Zaman berganti, abad berlalu, perang, damai, wabah, depresi ekonomi, kemakmuran silih berganti. Kehidupan berjalan dan terus bergerak maju, hanya karena ada pengharapan. Sekecil apapun pengharapan yang ada, membuat orang mau dan mampu berjuang untuk menggapai asa tersebut. Tanpa pengharapan hidup hanyalah kehampaan belaka. Tanpa pengharapan, perjuangan juga sia-sia. Tanpa pengharapan jurang keterbatasan semakin lebar.

“Tanpa pengharapan orang tidak dapat hidup. Hidup tanpa pengharapan berarti menyerah terhadap kehidupan. Neraka adalah keputusasaan.Bukanlah suatu kebetulan jika di atas pintu gerbang neraka (dalam puisi Dante) tertulis, “Tinggalkan semua pengharapanmu dan masuklah” [Fyodor Dostoevsky]

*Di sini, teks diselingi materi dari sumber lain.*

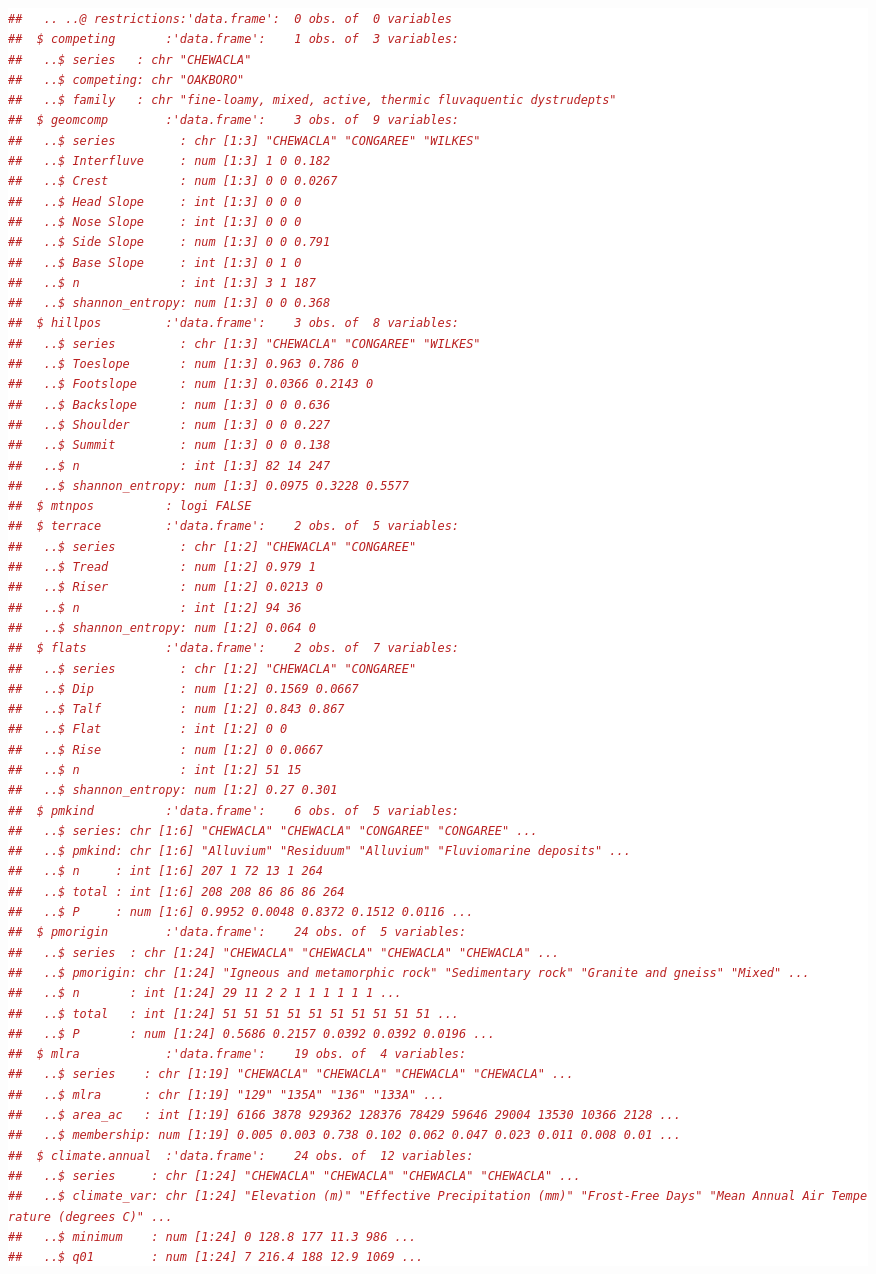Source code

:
 ```r
##   .. ..@ restrictions:'data.frame':	0 obs. of  0 variables
##  $ competing       :'data.frame':	1 obs. of  3 variables:
##   ..$ series   : chr "CHEWACLA"
##   ..$ competing: chr "OAKBORO"
##   ..$ family   : chr "fine-loamy, mixed, active, thermic fluvaquentic dystrudepts"
##  $ geomcomp        :'data.frame':	3 obs. of  9 variables:
##   ..$ series         : chr [1:3] "CHEWACLA" "CONGAREE" "WILKES"
##   ..$ Interfluve     : num [1:3] 1 0 0.182
##   ..$ Crest          : num [1:3] 0 0 0.0267
##   ..$ Head Slope     : int [1:3] 0 0 0
##   ..$ Nose Slope     : int [1:3] 0 0 0
##   ..$ Side Slope     : num [1:3] 0 0 0.791
##   ..$ Base Slope     : int [1:3] 0 1 0
##   ..$ n              : int [1:3] 3 1 187
##   ..$ shannon_entropy: num [1:3] 0 0 0.368
##  $ hillpos         :'data.frame':	3 obs. of  8 variables:
##   ..$ series         : chr [1:3] "CHEWACLA" "CONGAREE" "WILKES"
##   ..$ Toeslope       : num [1:3] 0.963 0.786 0
##   ..$ Footslope      : num [1:3] 0.0366 0.2143 0
##   ..$ Backslope      : num [1:3] 0 0 0.636
##   ..$ Shoulder       : num [1:3] 0 0 0.227
##   ..$ Summit         : num [1:3] 0 0 0.138
##   ..$ n              : int [1:3] 82 14 247
##   ..$ shannon_entropy: num [1:3] 0.0975 0.3228 0.5577
##  $ mtnpos          : logi FALSE
##  $ terrace         :'data.frame':	2 obs. of  5 variables:
##   ..$ series         : chr [1:2] "CHEWACLA" "CONGAREE"
##   ..$ Tread          : num [1:2] 0.979 1
##   ..$ Riser          : num [1:2] 0.0213 0
##   ..$ n              : int [1:2] 94 36
##   ..$ shannon_entropy: num [1:2] 0.064 0
##  $ flats           :'data.frame':	2 obs. of  7 variables:
##   ..$ series         : chr [1:2] "CHEWACLA" "CONGAREE"
##   ..$ Dip            : num [1:2] 0.1569 0.0667
##   ..$ Talf           : num [1:2] 0.843 0.867
##   ..$ Flat           : int [1:2] 0 0
##   ..$ Rise           : num [1:2] 0 0.0667
##   ..$ n              : int [1:2] 51 15
##   ..$ shannon_entropy: num [1:2] 0.27 0.301
##  $ pmkind          :'data.frame':	6 obs. of  5 variables:
##   ..$ series: chr [1:6] "CHEWACLA" "CHEWACLA" "CONGAREE" "CONGAREE" ...
##   ..$ pmkind: chr [1:6] "Alluvium" "Residuum" "Alluvium" "Fluviomarine deposits" ...
##   ..$ n     : int [1:6] 207 1 72 13 1 264
##   ..$ total : int [1:6] 208 208 86 86 86 264
##   ..$ P     : num [1:6] 0.9952 0.0048 0.8372 0.1512 0.0116 ...
##  $ pmorigin        :'data.frame':	24 obs. of  5 variables:
##   ..$ series  : chr [1:24] "CHEWACLA" "CHEWACLA" "CHEWACLA" "CHEWACLA" ...
##   ..$ pmorigin: chr [1:24] "Igneous and metamorphic rock" "Sedimentary rock" "Granite and gneiss" "Mixed" ...
##   ..$ n       : int [1:24] 29 11 2 2 1 1 1 1 1 1 ...
##   ..$ total   : int [1:24] 51 51 51 51 51 51 51 51 51 51 ...
##   ..$ P       : num [1:24] 0.5686 0.2157 0.0392 0.0392 0.0196 ...
##  $ mlra            :'data.frame':	19 obs. of  4 variables:
##   ..$ series    : chr [1:19] "CHEWACLA" "CHEWACLA" "CHEWACLA" "CHEWACLA" ...
##   ..$ mlra      : chr [1:19] "129" "135A" "136" "133A" ...
##   ..$ area_ac   : int [1:19] 6166 3878 929362 128376 78429 59646 29004 13530 10366 2128 ...
##   ..$ membership: num [1:19] 0.005 0.003 0.738 0.102 0.062 0.047 0.023 0.011 0.008 0.01 ...
##  $ climate.annual  :'data.frame':	24 obs. of  12 variables:
##   ..$ series     : chr [1:24] "CHEWACLA" "CHEWACLA" "CHEWACLA" "CHEWACLA" ...
##   ..$ climate_var: chr [1:24] "Elevation (m)" "Effective Precipitation (mm)" "Frost-Free Days" "Mean Annual Air Temperature (degrees C)" ...
##   ..$ minimum    : num [1:24] 0 128.8 177 11.3 986 ...
##   ..$ q01        : num [1:24] 7 216.4 188 12.9 1069 ...
```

Belajar dari proses terciptanya lagu Malam Kudus, semuanya berawal dari keputusasaan. Banjir, organ gereja rusak, cuaca buruk. Namun berita bahwa Ibadah Malam Natal tetap diselenggarakan membuat semangat serta optimisme umat bangkit. Semangat semakin bertambah ketika mereka belajar lagu baru yang ternyata sangat indah dan menyentuh hati. Inilah semangat Adven Minggu Pertama, “Pengharapan itu nyata, dan Roh Kudus memberi kita kekuatan untuk terus menerus hidup dalam pengharapan”.

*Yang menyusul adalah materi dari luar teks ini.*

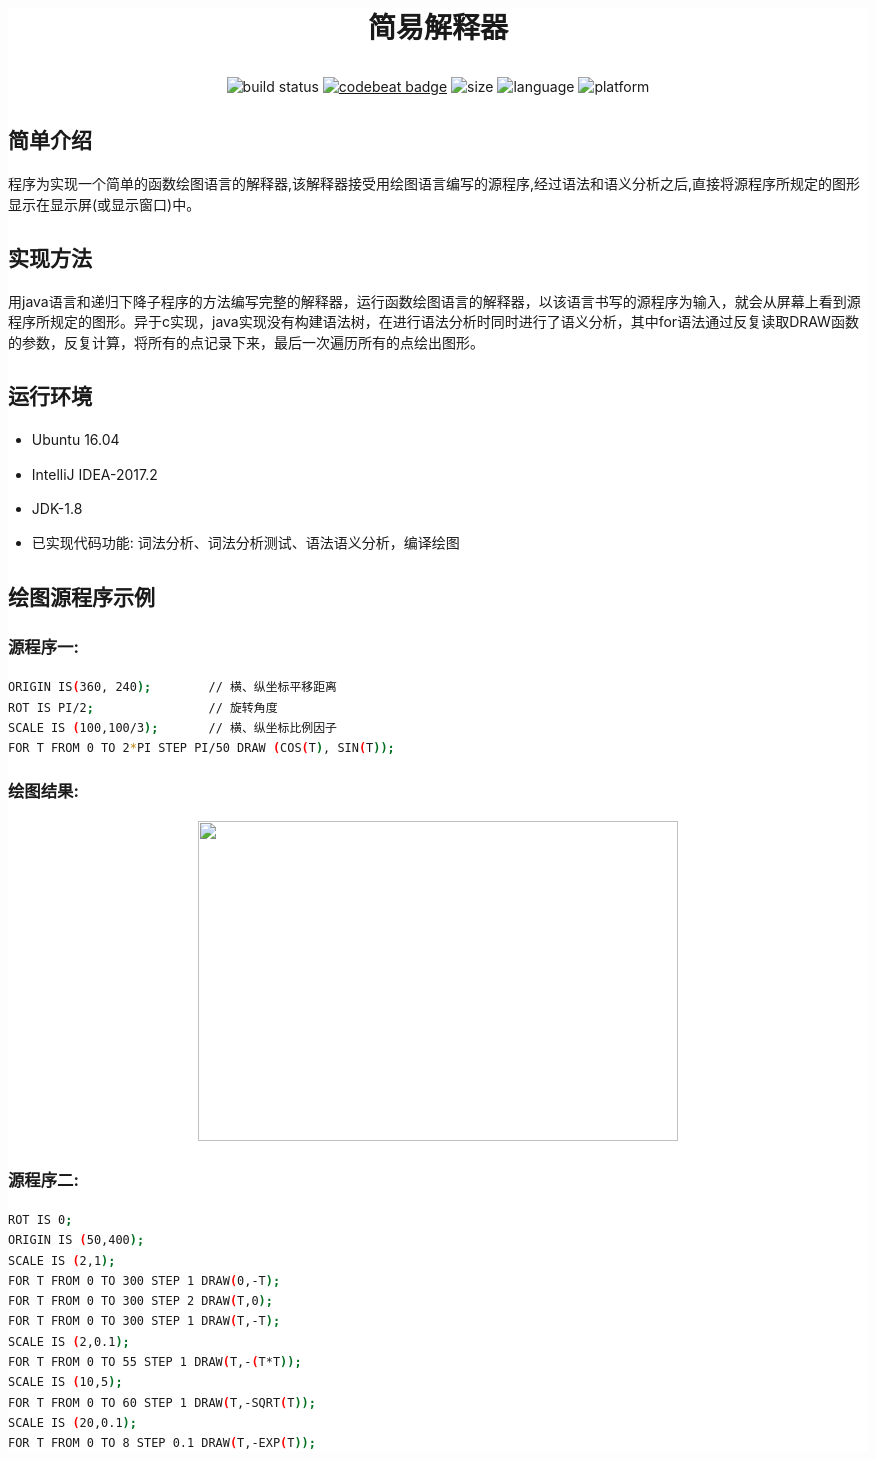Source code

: # <p align='center'>简易解释器</p>

<div align="center">

![build status](https://travis-ci.org/fenlan/Compiler-java.svg?branch=master)
[![codebeat badge](https://codebeat.co/badges/5741713e-abf6-4963-978e-4787cf725b49)](https://codebeat.co/projects/github-com-fenlan-compiler-java-master)
![size](https://github-size-badge.herokuapp.com/fenlan/Compiler-java.svg)
![language](https://img.shields.io/badge/language-java-blue.svg)
![platform](https://img.shields.io/badge/platform-Linux-orange.svg)

</div>

## 简单介绍
程序为实现一个简单的函数绘图语言的解释器,该解释器接受用绘图语言编写的源程序,经过语法和语义分析之后,直接将源程序所规定的图形显示在显示屏(或显示窗口)中。

## 实现方法
用java语言和递归下降子程序的方法编写完整的解释器，运行函数绘图语言的解释器，以该语言书写的源程序为输入，就会从屏幕上看到源程序所规定的图形。异于c实现，java实现没有构建语法树，在进行语法分析时同时进行了语义分析，其中for语法通过反复读取DRAW函数的参数，反复计算，将所有的点记录下来，最后一次遍历所有的点绘出图形。

## 运行环境
- Ubuntu 16.04
- IntelliJ IDEA-2017.2
- JDK-1.8


- 已实现代码功能: 词法分析、词法分析测试、语法语义分析，编译绘图

## 绘图源程序示例

### 源程序一:
``` bash
ORIGIN IS(360, 240);		// 横、纵坐标平移距离
ROT IS PI/2;				// 旋转角度
SCALE IS (100,100/3);		// 横、纵坐标比例因子
FOR T FROM 0 TO 2*PI STEP PI/50 DRAW (COS(T), SIN(T));
```
### 绘图结果:
<p align="center">
<img src="https://github.com/fenlan/Mycode/blob/master/images/program1.png" width="480" height="320"/>
</p>

### 源程序二:
``` bash
ROT IS 0;
ORIGIN IS (50,400);
SCALE IS (2,1);
FOR T FROM 0 TO 300 STEP 1 DRAW(0,-T);
FOR T FROM 0 TO 300 STEP 2 DRAW(T,0);
FOR T FROM 0 TO 300 STEP 1 DRAW(T,-T);
SCALE IS (2,0.1);
FOR T FROM 0 TO 55 STEP 1 DRAW(T,-(T*T));
SCALE IS (10,5);
FOR T FROM 0 TO 60 STEP 1 DRAW(T,-SQRT(T));
SCALE IS (20,0.1);
FOR T FROM 0 TO 8 STEP 0.1 DRAW(T,-EXP(T));
```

Setelah 9 bulan kita hidup dalam situasi Pandemi COVID-19 pengharapan bahwa masalah COVID-19 akan segala teratasi semakin nyata. Uji klinis Vaksin COVID-19 sudah memberikan hasil yang menjanjikan. Sekolah-sekolah akan dibuka kembali mulai Januari 2021, pembangunan infrastruktur tetap berjalan, resesi ekonomi nasional tidak separah seperti diramalkan dan masih lebih baik dari negara-negara tetangga. Selalu ada pengharapan di tengah keterbatasan. Walaupun kita menghadapi situasi ini sulit pada awalnya, namun berlahan-lahan kita semakin dapat beradaptasi dengan kebiasaan baru dan bangkit dari keterpurukan. Perjuangan yang kita lakukan untuk segera bangkit dari segala keterbatasan tentu akan menjadi semakin berat jikalau kita tidak memiliki pengharapan. Sebab hanya orang-orang yang memiliki pengharapan yang selalu terpacu untuk terus berjuang lebih keras lagi. Terang pengharapan yang menyala dalam diri setiap orang percaya adalah “tiang awan di siang hari dan tiang api di malam hari “ yang memimpin kita menuju kepada Sang Sumber Pembebasan. Seperti yang pernah terjadi pada nenek moyang kita dalam kisah keluaran [Kel. 13:21].

Marilah kita tetap menaruh pengharapan dalam setiap perjuangan kita di tengah keterbatasan. Sambil terus mengarahkan hati dan pikiran kita kepada Kristus, Sang Raja Alam Semesta, yang inkarnasinya menjadi manusia akan kita rayakan pada 25 Desember mendatang sambil menyanyikan: Malam Kudus, sunyi senyap. Dunia terlelap. Hanya dua berjaga terus. Ayah Bunda mesra dan kudus. Anak tidur tenang. Anak tidur tenang.